TRY IT.
Write out every record exactly as it appears. Skip the pictures.

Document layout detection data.
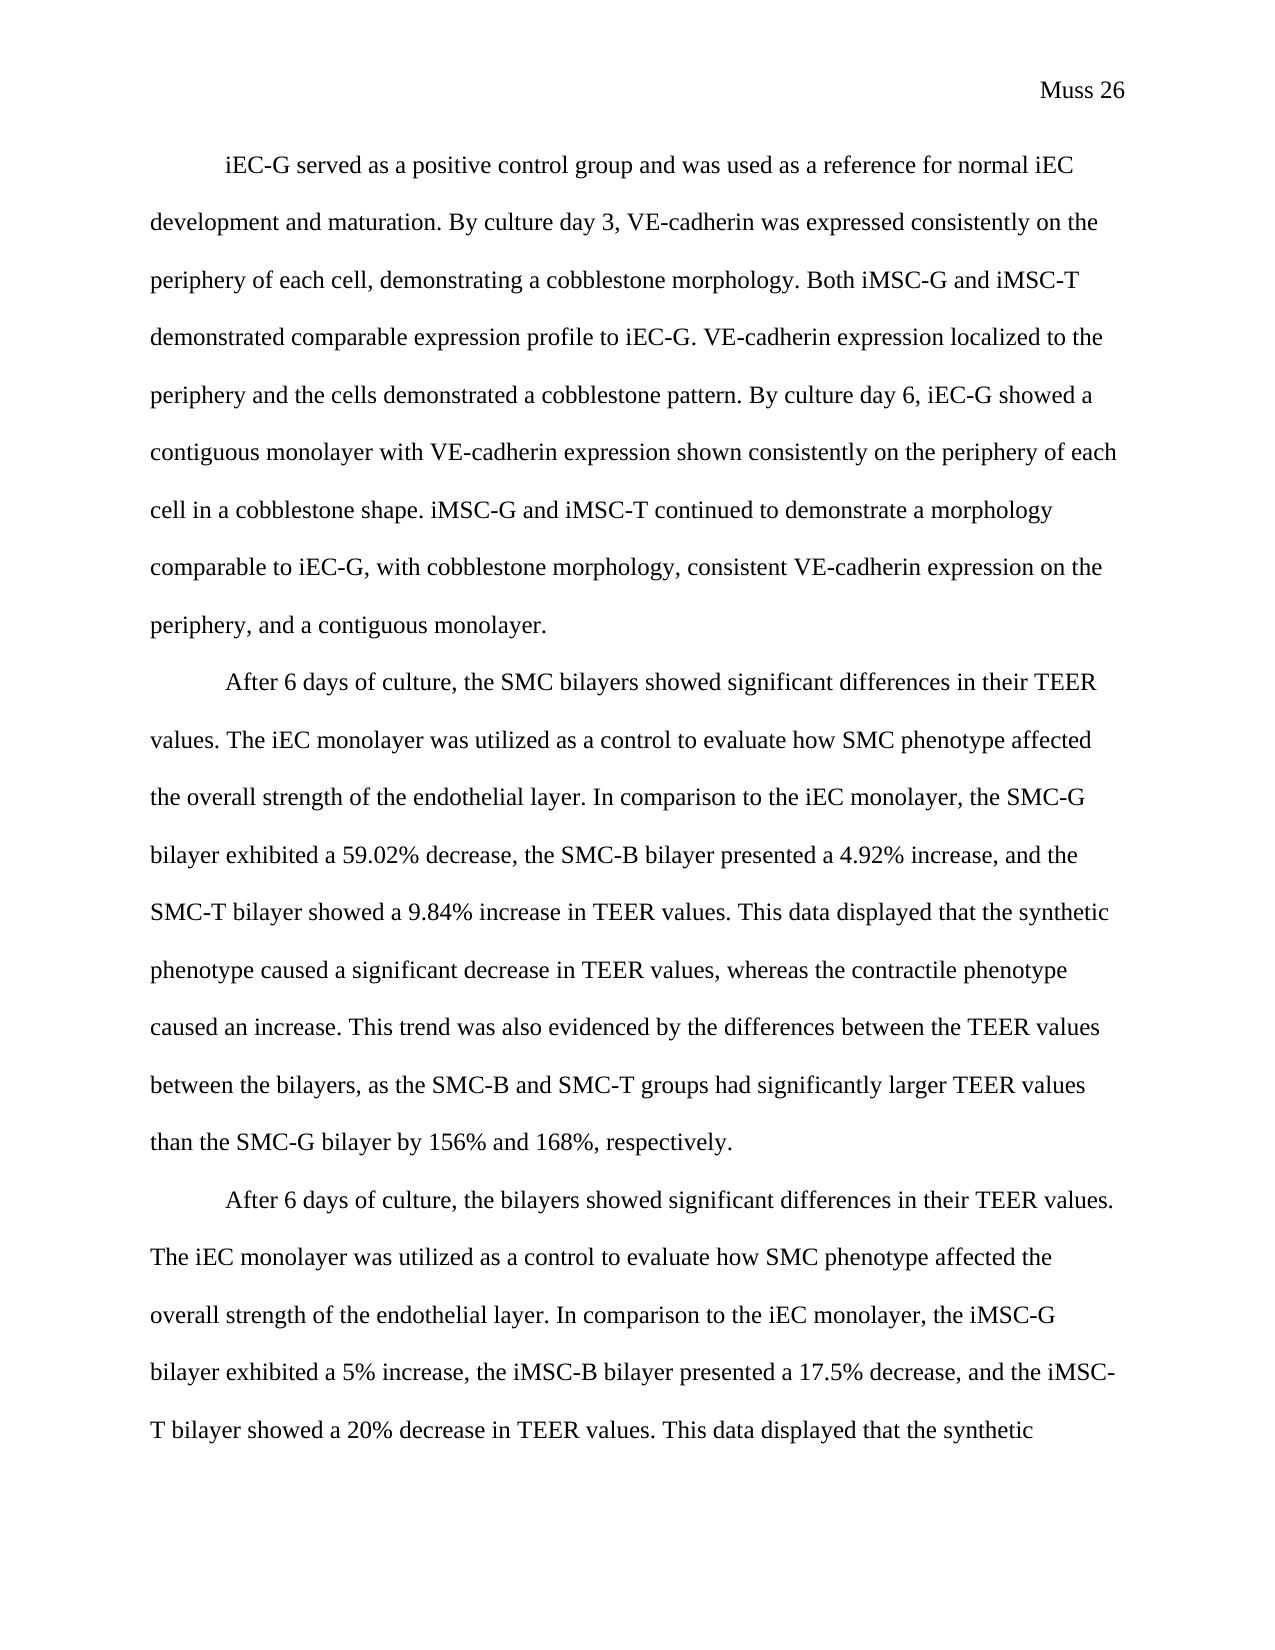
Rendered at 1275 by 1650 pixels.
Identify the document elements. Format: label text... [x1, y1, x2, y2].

text After 6 days of culture, the SMC bilayers showed significant differences in their TEER values. The iEC monolayer was utilized as a control to evaluate how SMC phenotype affected the overall strength of the endothelial layer. In comparison to the iEC monolayer, the SMC-G bilayer exhibited a 59.02% decrease, the SMC-B bilayer presented a 4.92% increase, and the SMC-T bilayer showed a 9.84% increase in TEER values. This data displayed that the synthetic phenotype caused a significant decrease in TEER values, whereas the contractile phenotype caused an increase. This trend was also evidenced by the differences between the TEER values between the bilayers, as the SMC-B and SMC-T groups had significantly larger TEER values than the SMC-G bilayer by 156% and 168%, respectively. [150, 667, 1125, 1156]
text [150, 1185, 1125, 1444]
text iEC-G served as a positive control group and was used as a reference for normal iEC development and maturation. By culture day 3, VE-cadherin was expressed consistently on the periphery of each cell, demonstrating a cobblestone morphology. Both iMSC-G and iMSC-T demonstrated comparable expression profile to iEC-G. VE-cadherin expression localized to the periphery and the cells demonstrated a cobblestone pattern. By culture day 6, iEC-G showed a contiguous monolayer with VE-cadherin expression shown consistently on the periphery of each cell in a cobblestone shape. iMSC-G and iMSC-T continued to demonstrate a morphology comparable to iEC-G, with cobblestone morphology, consistent VE-cadherin expression on the periphery, and a contiguous monolayer. [150, 150, 1125, 639]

RESPONSE TO THIS EXERCISE.
Rendered at 1275 by 1650 pixels.
Identify the document elements. Format: label text... [x1, y1, x2, y2].

text After 6 days of culture, the SMC bilayers showed significant differences in their TEER values. The iEC monolayer was utilized as a control to evaluate how SMC phenotype affected the overall strength of the endothelial layer. In comparison to the iEC monolayer, the SMC-G bilayer exhibited a 59.02% decrease, the SMC-B bilayer presented a 4.92% increase, and the SMC-T bilayer showed a 9.84% increase in TEER values. This data displayed that the synthetic phenotype caused a significant decrease in TEER values, whereas the contractile phenotype caused an increase. This trend was also evidenced by the differences between the TEER values between the bilayers, as the SMC-B and SMC-T groups had significantly larger TEER values than the SMC-G bilayer by 156% and 168%, respectively. [150, 667, 1125, 1156]
text [150, 1185, 1125, 1444]
text iEC-G served as a positive control group and was used as a reference for normal iEC development and maturation. By culture day 3, VE-cadherin was expressed consistently on the periphery of each cell, demonstrating a cobblestone morphology. Both iMSC-G and iMSC-T demonstrated comparable expression profile to iEC-G. VE-cadherin expression localized to the periphery and the cells demonstrated a cobblestone pattern. By culture day 6, iEC-G showed a contiguous monolayer with VE-cadherin expression shown consistently on the periphery of each cell in a cobblestone shape. iMSC-G and iMSC-T continued to demonstrate a morphology comparable to iEC-G, with cobblestone morphology, consistent VE-cadherin expression on the periphery, and a contiguous monolayer. [150, 150, 1125, 639]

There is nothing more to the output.